Material for this task:
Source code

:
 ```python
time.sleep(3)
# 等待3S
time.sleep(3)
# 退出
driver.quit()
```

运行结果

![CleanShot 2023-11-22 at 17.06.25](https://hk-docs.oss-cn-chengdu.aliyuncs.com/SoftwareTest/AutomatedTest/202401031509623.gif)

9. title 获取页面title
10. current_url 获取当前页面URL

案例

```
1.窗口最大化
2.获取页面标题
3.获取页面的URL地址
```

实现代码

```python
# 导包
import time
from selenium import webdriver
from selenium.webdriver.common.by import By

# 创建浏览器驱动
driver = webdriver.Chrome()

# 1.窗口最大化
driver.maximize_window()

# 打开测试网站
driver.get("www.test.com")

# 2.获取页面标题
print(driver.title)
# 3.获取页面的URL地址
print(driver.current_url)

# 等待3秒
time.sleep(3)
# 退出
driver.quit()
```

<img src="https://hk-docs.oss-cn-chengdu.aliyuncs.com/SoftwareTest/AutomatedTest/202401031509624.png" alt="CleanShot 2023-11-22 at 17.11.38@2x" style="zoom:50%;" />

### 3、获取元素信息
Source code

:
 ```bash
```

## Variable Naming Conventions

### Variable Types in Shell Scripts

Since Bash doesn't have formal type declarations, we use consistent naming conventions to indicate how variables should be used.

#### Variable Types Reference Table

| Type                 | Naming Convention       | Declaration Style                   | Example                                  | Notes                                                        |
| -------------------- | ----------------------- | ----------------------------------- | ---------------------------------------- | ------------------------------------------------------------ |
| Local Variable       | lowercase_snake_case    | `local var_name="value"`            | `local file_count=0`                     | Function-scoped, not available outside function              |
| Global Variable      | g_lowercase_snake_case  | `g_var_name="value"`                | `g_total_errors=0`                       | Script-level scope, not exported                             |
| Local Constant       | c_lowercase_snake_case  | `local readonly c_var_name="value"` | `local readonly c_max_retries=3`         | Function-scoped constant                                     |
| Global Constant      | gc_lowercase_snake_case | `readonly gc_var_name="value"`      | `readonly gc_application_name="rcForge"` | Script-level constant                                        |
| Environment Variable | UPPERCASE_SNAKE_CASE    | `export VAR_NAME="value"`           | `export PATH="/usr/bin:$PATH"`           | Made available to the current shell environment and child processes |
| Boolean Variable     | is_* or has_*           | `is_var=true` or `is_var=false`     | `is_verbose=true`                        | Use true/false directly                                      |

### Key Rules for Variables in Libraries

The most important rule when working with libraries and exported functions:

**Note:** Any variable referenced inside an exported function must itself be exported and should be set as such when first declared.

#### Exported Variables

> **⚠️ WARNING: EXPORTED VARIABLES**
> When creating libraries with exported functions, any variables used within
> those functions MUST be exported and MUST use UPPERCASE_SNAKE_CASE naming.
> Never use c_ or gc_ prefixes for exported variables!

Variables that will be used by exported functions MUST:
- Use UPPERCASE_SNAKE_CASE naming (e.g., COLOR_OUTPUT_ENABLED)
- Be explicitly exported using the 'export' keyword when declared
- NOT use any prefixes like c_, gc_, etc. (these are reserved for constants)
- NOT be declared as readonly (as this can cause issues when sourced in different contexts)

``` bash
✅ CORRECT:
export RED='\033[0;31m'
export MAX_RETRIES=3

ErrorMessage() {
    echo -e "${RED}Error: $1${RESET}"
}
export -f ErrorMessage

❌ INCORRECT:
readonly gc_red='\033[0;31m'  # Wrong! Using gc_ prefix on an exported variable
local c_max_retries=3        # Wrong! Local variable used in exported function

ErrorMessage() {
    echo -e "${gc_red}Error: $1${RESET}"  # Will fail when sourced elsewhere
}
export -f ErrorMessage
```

Exercise details: When transcribing the data, keep every line exactly as it is.

Exercise result:
Source code

:
 ```python
time.sleep(3)
# 等待3S
time.sleep(3)
# 退出
driver.quit()
```

运行结果

![CleanShot 2023-11-22 at 17.06.25](https://hk-docs.oss-cn-chengdu.aliyuncs.com/SoftwareTest/AutomatedTest/202401031509623.gif)

9. title 获取页面title
10. current_url 获取当前页面URL

案例

```
1.窗口最大化
2.获取页面标题
3.获取页面的URL地址
```

实现代码

```python
# 导包
import time
from selenium import webdriver
from selenium.webdriver.common.by import By

# 创建浏览器驱动
driver = webdriver.Chrome()

# 1.窗口最大化
driver.maximize_window()

# 打开测试网站
driver.get("www.test.com")

# 2.获取页面标题
print(driver.title)
# 3.获取页面的URL地址
print(driver.current_url)

# 等待3秒
time.sleep(3)
# 退出
driver.quit()
```

<img src="https://hk-docs.oss-cn-chengdu.aliyuncs.com/SoftwareTest/AutomatedTest/202401031509624.png" alt="CleanShot 2023-11-22 at 17.11.38@2x" style="zoom:50%;" />

### 3、获取元素信息
Source code

:
 ```bash
```

## Variable Naming Conventions

### Variable Types in Shell Scripts

Since Bash doesn't have formal type declarations, we use consistent naming conventions to indicate how variables should be used.

#### Variable Types Reference Table

| Type                 | Naming Convention       | Declaration Style                   | Example                                  | Notes                                                        |
| -------------------- | ----------------------- | ----------------------------------- | ---------------------------------------- | ------------------------------------------------------------ |
| Local Variable       | lowercase_snake_case    | `local var_name="value"`            | `local file_count=0`                     | Function-scoped, not available outside function              |
| Global Variable      | g_lowercase_snake_case  | `g_var_name="value"`                | `g_total_errors=0`                       | Script-level scope, not exported                             |
| Local Constant       | c_lowercase_snake_case  | `local readonly c_var_name="value"` | `local readonly c_max_retries=3`         | Function-scoped constant                                     |
| Global Constant      | gc_lowercase_snake_case | `readonly gc_var_name="value"`      | `readonly gc_application_name="rcForge"` | Script-level constant                                        |
| Environment Variable | UPPERCASE_SNAKE_CASE    | `export VAR_NAME="value"`           | `export PATH="/usr/bin:$PATH"`           | Made available to the current shell environment and child processes |
| Boolean Variable     | is_* or has_*           | `is_var=true` or `is_var=false`     | `is_verbose=true`                        | Use true/false directly                                      |

### Key Rules for Variables in Libraries

The most important rule when working with libraries and exported functions:

**Note:** Any variable referenced inside an exported function must itself be exported and should be set as such when first declared.

#### Exported Variables

> **⚠️ WARNING: EXPORTED VARIABLES**
> When creating libraries with exported functions, any variables used within
> those functions MUST be exported and MUST use UPPERCASE_SNAKE_CASE naming.
> Never use c_ or gc_ prefixes for exported variables!

Variables that will be used by exported functions MUST:
- Use UPPERCASE_SNAKE_CASE naming (e.g., COLOR_OUTPUT_ENABLED)
- Be explicitly exported using the 'export' keyword when declared
- NOT use any prefixes like c_, gc_, etc. (these are reserved for constants)
- NOT be declared as readonly (as this can cause issues when sourced in different contexts)

``` bash
✅ CORRECT:
export RED='\033[0;31m'
export MAX_RETRIES=3

ErrorMessage() {
    echo -e "${RED}Error: $1${RESET}"
}
export -f ErrorMessage

❌ INCORRECT:
readonly gc_red='\033[0;31m'  # Wrong! Using gc_ prefix on an exported variable
local c_max_retries=3        # Wrong! Local variable used in exported function

ErrorMessage() {
    echo -e "${gc_red}Error: $1${RESET}"  # Will fail when sourced elsewhere
}
export -f ErrorMessage
```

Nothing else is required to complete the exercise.